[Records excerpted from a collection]
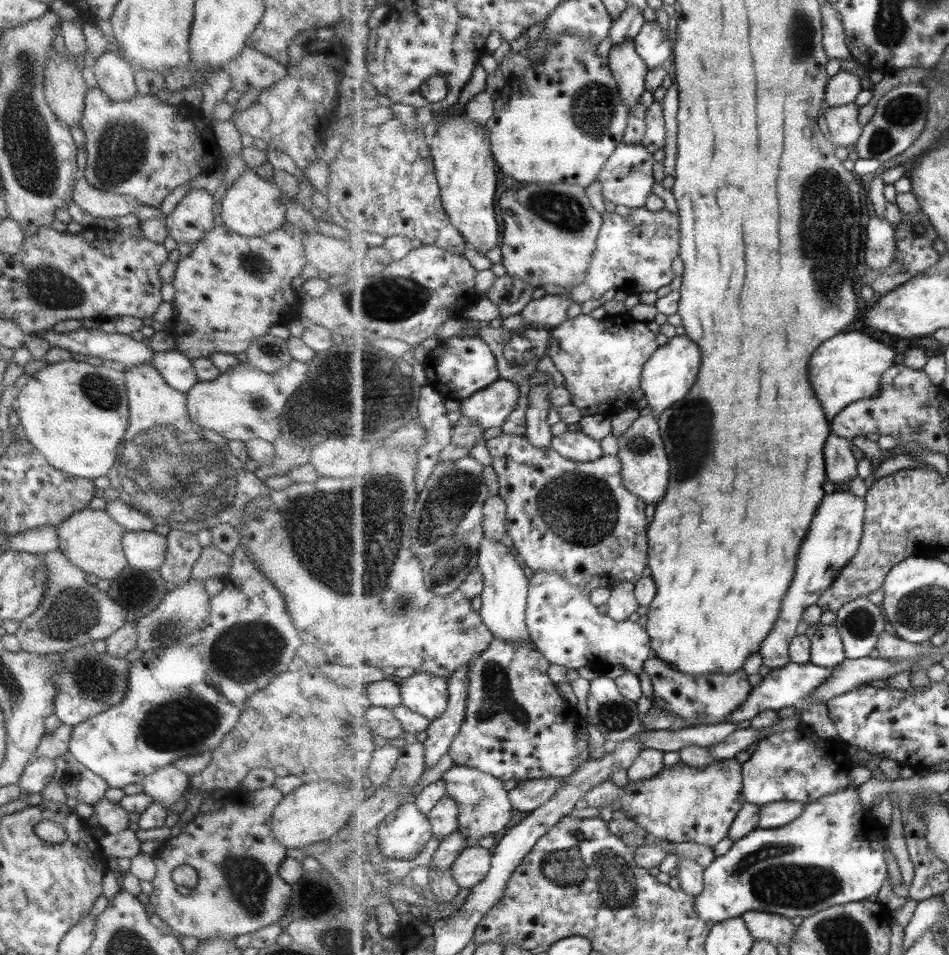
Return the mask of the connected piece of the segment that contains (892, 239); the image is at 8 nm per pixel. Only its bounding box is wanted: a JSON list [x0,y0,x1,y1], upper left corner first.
[867,217,898,269]

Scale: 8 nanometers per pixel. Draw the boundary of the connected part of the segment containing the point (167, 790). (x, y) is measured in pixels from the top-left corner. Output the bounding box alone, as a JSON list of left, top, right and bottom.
[140,763,190,810]

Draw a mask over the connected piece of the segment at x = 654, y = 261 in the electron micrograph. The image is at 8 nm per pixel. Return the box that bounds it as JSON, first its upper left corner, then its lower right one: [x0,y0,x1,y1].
[567,208,681,302]

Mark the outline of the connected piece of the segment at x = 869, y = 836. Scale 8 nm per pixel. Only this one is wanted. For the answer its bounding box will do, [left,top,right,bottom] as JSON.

- **Task directions**:
Each line above is to be transcribed exactly, though its pictures are not.

- **Exercise answer**:
Return the mask of the connected piece of the segment that contains (892, 239); the image is at 8 nm per pixel. Only its bounding box is wanted: a JSON list [x0,y0,x1,y1], upper left corner first.
[867,217,898,269]

Scale: 8 nanometers per pixel. Draw the boundary of the connected part of the segment containing the point (167, 790). (x, y) is measured in pixels from the top-left corner. Output the bounding box alone, as a JSON list of left, top, right and bottom.
[140,763,190,810]

Draw a mask over the connected piece of the segment at x = 654, y = 261 in the electron micrograph. The image is at 8 nm per pixel. Return the box that bounds it as JSON, first its upper left corner, then its lower right one: [x0,y0,x1,y1].
[567,208,681,302]

Mark the outline of the connected piece of the segment at x = 869, y = 836. Scale 8 nm per pixel. Only this one is wanted. For the answer its bounding box will do, [left,top,right,bottom] as JSON.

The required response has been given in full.